I think fault tolerance is the most important aspect of distributed algorithms, for two reasons: 1) in practice, things break, and you want your data / system to continue working. 2) If you assume there are no failures, things get “easy”. Many, many problems become trivially solved; and that’s just boring!
So you’re convinced that fault tolerance is important, but why do I need to dedicate a post to it? Fault tolerance is not only important, it is also very hard to achieve. In fact, there are quite a few problems that can’t be solved if there are failures. (Can’t be solved, until we strengthen our assumptions, or change something in the setting.)
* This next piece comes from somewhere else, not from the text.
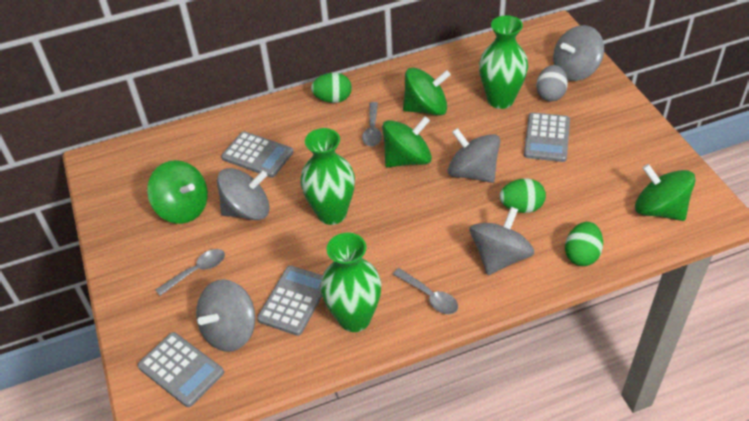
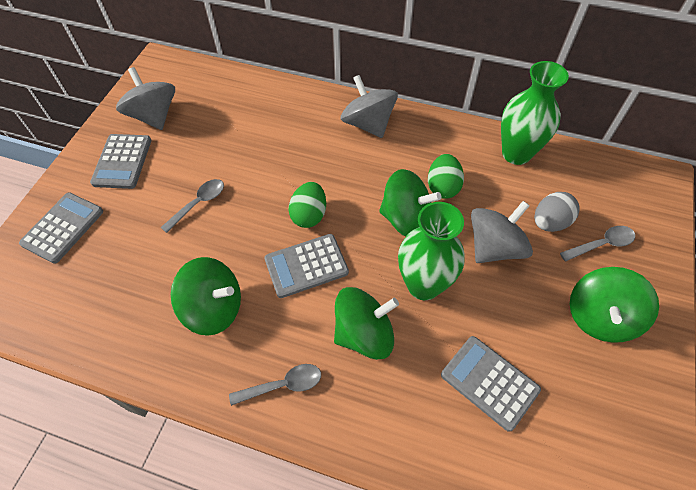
green egg: [311,73,352,103] [499,178,546,213] [565,222,603,266] = 3 -> [288,182,326,228] [428,154,464,199] = 2
green vase: [300,128,355,225] [321,233,381,332] [479,15,528,109] = 3 -> [398,202,465,300] [501,61,569,165] = 2
grey spinning top: [196,279,255,352] [217,168,270,220] [448,128,500,183] [470,207,534,275] [553,25,604,81] = 5 -> [116,67,175,130] [340,75,398,138] [471,201,533,263] = 3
To see why fault tolerance is hard, let’s consider an example from a near by field: the RAID 5 storage. In RAID 5 you have an array of n disks, and you read/write data to them. To support the scenario when one of these disks fails, when you want to write n-1 bits, you write a single bit to each disk, and in the nth disk you write the xor of all the n-1 bits. That way, if some disk is ruined, its content can be recovered by xor-ing the data of the working disks.
RAID 5 is a cool idea, and it seems to be pretty straightforward to implement. There are two assumptions underlying the above description that make everything much easier: 1) when you write data to the disks, you either succeed or fail, and you know immediately which happened; 2) there is some centralized controller that ensures that at most one write occurs at any given moment. In essence, this means that the type of failures you’re dealing with are less “distributed” in their nature.
Now, let’s turn to a distributed system, which has n servers, each one storing data for read/write access. We want everything to be fault tolerant, s.t. everything continues to work if a single server fails. How can we implement the RAID 5 concepts in such a system? Suppose each time we want to write n-1 bits, we send each bit to a different server and the xor of all the bits is sent to the nth server.
But, what if two different clients try to write different values to the same location? In the RAID 5 original setting, we had a controller to streamline the writes. If we add a controller server, then we have a single point of failure, and if the controller server fails then the system grinds to a halt. If we don’t add a controller, then it is possible that n-1 bits of one value will be written, together with the xor of the bits of the second value.
Even if we have a simpler setting, in which the same bit is written to all the servers (i.e., instead of writing n-1 different bits of data to n server, the same single bit is written to all servers), we still have the same problem. Either we have a central coordinator (creating a single point of failure) or we need to handle the case when multiple writes occur concurrently. Actually, we don’t even need to have multiple writes. Suppose a client starts writing its bit to the n servers, and after writing to half of the server, the client crashes. Now, another client tries to read the value from the servers. What result should be returned?
A possible solution would be to say something like “read the value from all the servers, and return what the majority says”. Such a solution is very unstable. Suppose half of the servers receive the “write 1” command, while almost half didn’t. In such a setting, a single server’s failure could change the answer to “what data is written in the system”. It could actually get worse: if one of the servers doesn’t crash, but instead has message drops; leading to different clients getting different majorities, and thus deciding differently if it’s a 1 or not.
To sum up, I hope I’ve managed to convince you that fault tolerance in distributed systems is both important and hard. I also hope you find the problem interesting, I certainly do, and in the next few posts I’ll try to dive a bit more into this area.